De que trata sua pesquisa atual na universidade?   
Estamos trabalhando basicamente em relação às noções de arquivo, an-arquivo e contra-arquivo. Nos interessa rastrear, nos arquivos que constituem nosso campo metodológico, as linhas de força que fazem com que digamos o que dizemos e vejamos o que vemos. 

A autoficção é uma tendência forte na literatura atual. Há um confronto entre a literatura de autoficção e a literatura de imaginação?
Debate nenhum, creio. O “eu” é o mais imaginário dos conceitos. 

Como foi organizar os papéis de Rodolfo Walsh? Descobertas?  
Reconstruí dois contos inconclusos (“Adiós a La Habana” e “Ese hombre”), mas o trabalho foi sobretudo de organização. Sempre esperamos que apareçam mais coisas. Em tempos de conspiração e capitalismo selvagem, é necessário recordar sempre Rodolfo Walsh, é necessário recordar sempre a ideia de verdade e emancipação.

Poderia falar um pouco mais do seu Colectivo Quri Kancha?
Ah... é um coletivo que integro junto com Sebastián Freire (fotógrafo) e Albertina Carri (artista de imagem e performance). Nos interessa, como coletivo, investigar as articulações entre corpo e arquivo. Os dispositivos que nos disciplinam, mas também as avenidas da emancipação. Até agora, a primeira apresentação que fizemos foi Archivos del Goce, del Amor y del Deseo (O el incendio de los lugares comunes). Enfim: o pensamento pode aparecer por qualquer parte, e a escrita também.
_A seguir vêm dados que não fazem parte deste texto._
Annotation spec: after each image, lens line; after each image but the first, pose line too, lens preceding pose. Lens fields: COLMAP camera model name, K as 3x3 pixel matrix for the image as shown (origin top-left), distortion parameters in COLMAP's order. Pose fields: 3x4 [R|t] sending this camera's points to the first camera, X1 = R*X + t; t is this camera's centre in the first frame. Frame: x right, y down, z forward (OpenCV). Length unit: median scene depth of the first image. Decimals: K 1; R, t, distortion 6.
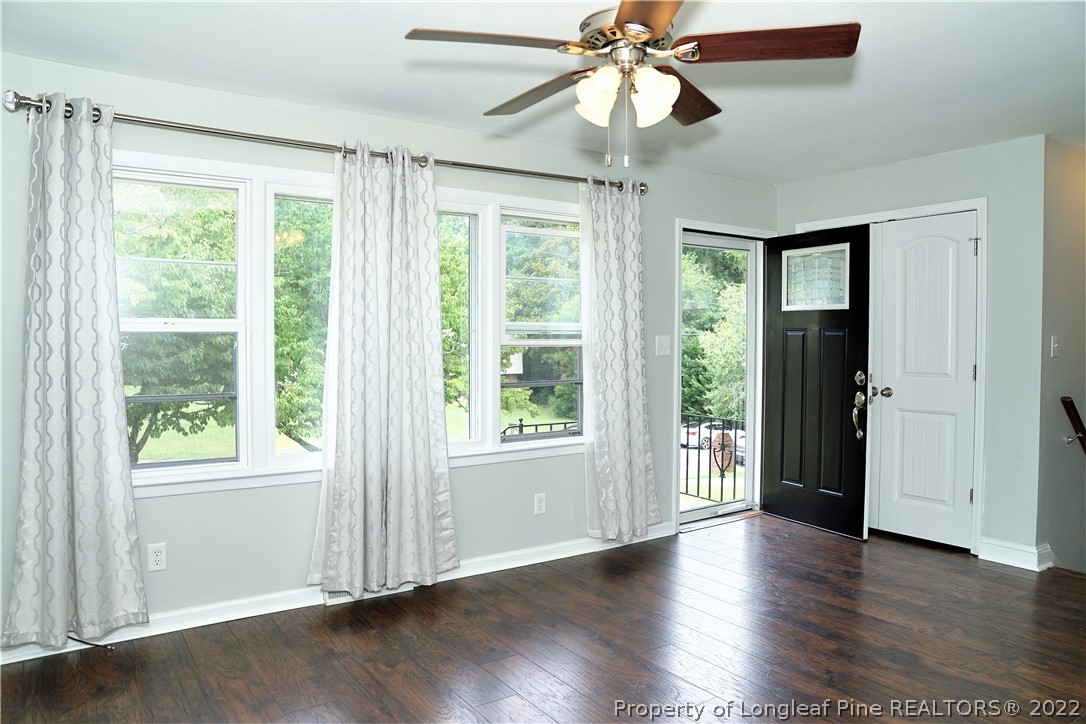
lens RADIAL K [[750.4, 0, 543.0], [0, 750.4, 362.0], [0, 0, 1]] dist [-0.135081, 0.100091]
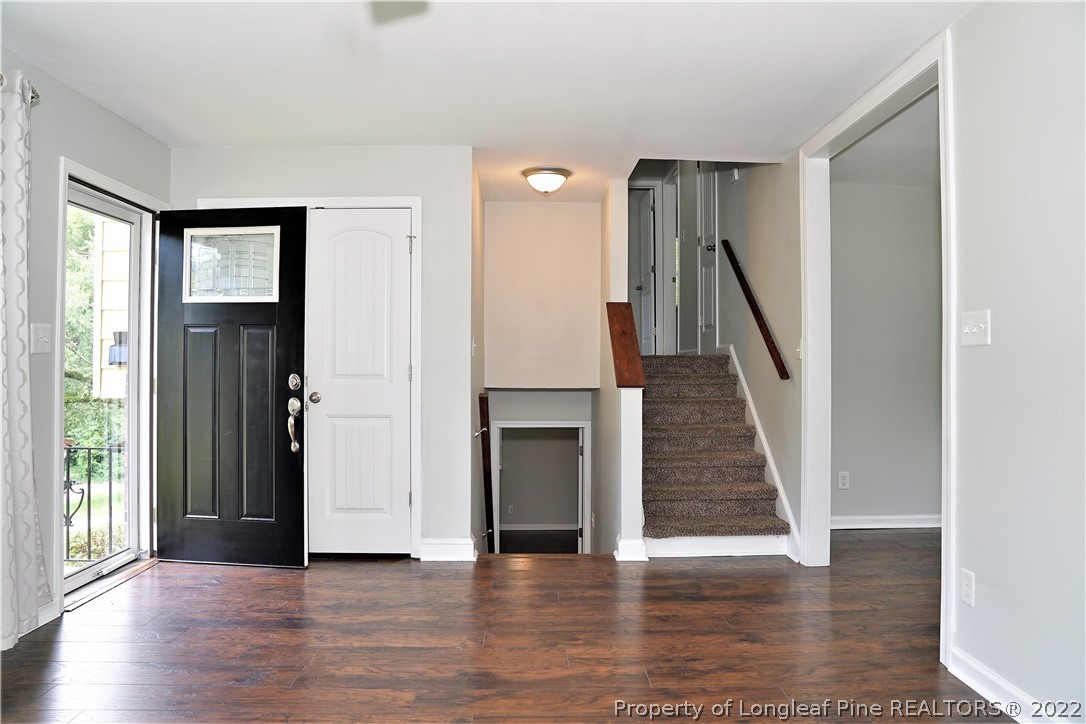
lens RADIAL K [[750.4, 0, 543.0], [0, 750.4, 362.0], [0, 0, 1]] dist [-0.135081, 0.100091]
pose [[0.548438, 0.006162, 0.836168, -0.138600], [0.024697, 0.999417, -0.023564, 0.026454], [-0.835826, 0.033574, 0.547966, 0.272919]]
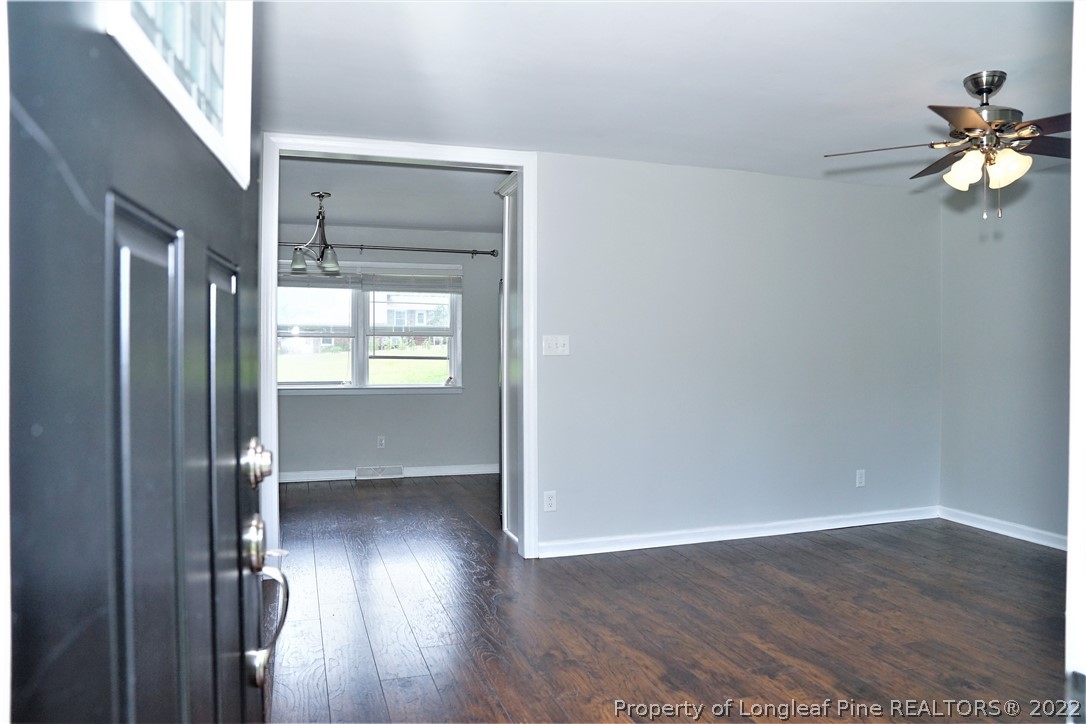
lens RADIAL K [[750.4, 0, 543.0], [0, 750.4, 362.0], [0, 0, 1]] dist [-0.135081, 0.100091]
pose [[-0.961473, -0.006581, 0.274820, 0.260863], [0.005538, 0.999047, 0.043296, -0.022595], [-0.274843, 0.043149, -0.960520, 1.224964]]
Que está escrevendo agora?  
Dois romances, ou um. Enfim: algo sem notas de rodapé... Não me coloco prazos para terminar. Deixo que as coisas avancem segundo seu ritmo próprio. Me custa encontrar o momento da coagulação justa dos prazos e das ideias porque não tenho muito tempo... ou vivo o tempo de uma forma desordenada.